#### [PROBLEM]
Beneath this line are the data; copy exactly the part of them that opens with the line containing "Paiement sécurisé" and closes with the line containing "CLAUSE D'EN", and only that part.

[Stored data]
*** Block opens ***
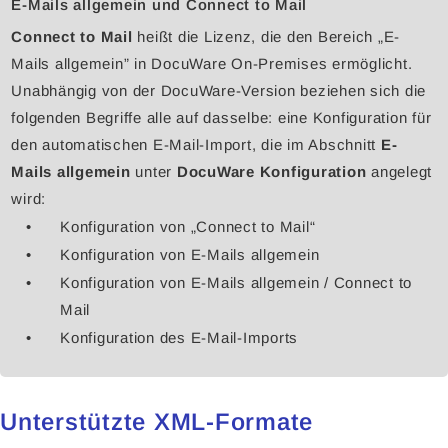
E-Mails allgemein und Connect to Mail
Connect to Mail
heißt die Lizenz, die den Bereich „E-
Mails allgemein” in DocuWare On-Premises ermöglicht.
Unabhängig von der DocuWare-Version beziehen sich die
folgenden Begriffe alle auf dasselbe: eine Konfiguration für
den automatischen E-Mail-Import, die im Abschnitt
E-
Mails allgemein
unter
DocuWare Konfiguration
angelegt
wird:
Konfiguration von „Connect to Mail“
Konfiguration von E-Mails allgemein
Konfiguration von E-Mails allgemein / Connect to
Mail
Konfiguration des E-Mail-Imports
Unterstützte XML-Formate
*** Block closes ***
*** Block opens ***
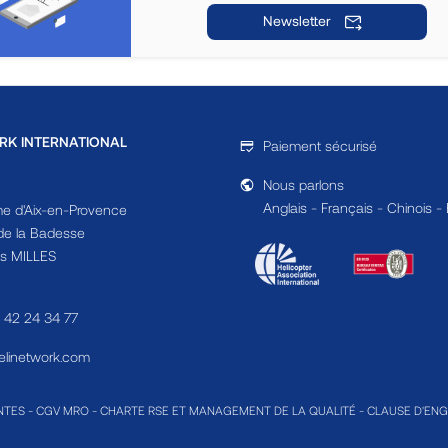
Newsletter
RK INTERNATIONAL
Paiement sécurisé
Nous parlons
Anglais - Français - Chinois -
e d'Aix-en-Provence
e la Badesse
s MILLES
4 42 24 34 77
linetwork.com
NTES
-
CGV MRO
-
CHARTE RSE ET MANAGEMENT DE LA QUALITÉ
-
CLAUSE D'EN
*** Block closes ***
#### [RESULT OF THIS TASK]
Paiement sécurisé
Nous parlons
Anglais - Français - Chinois -
e d'Aix-en-Provence
e la Badesse
s MILLES
4 42 24 34 77
linetwork.com
NTES
-
CGV MRO
-
CHARTE RSE ET MANAGEMENT DE LA QUALITÉ
-
CLAUSE D'EN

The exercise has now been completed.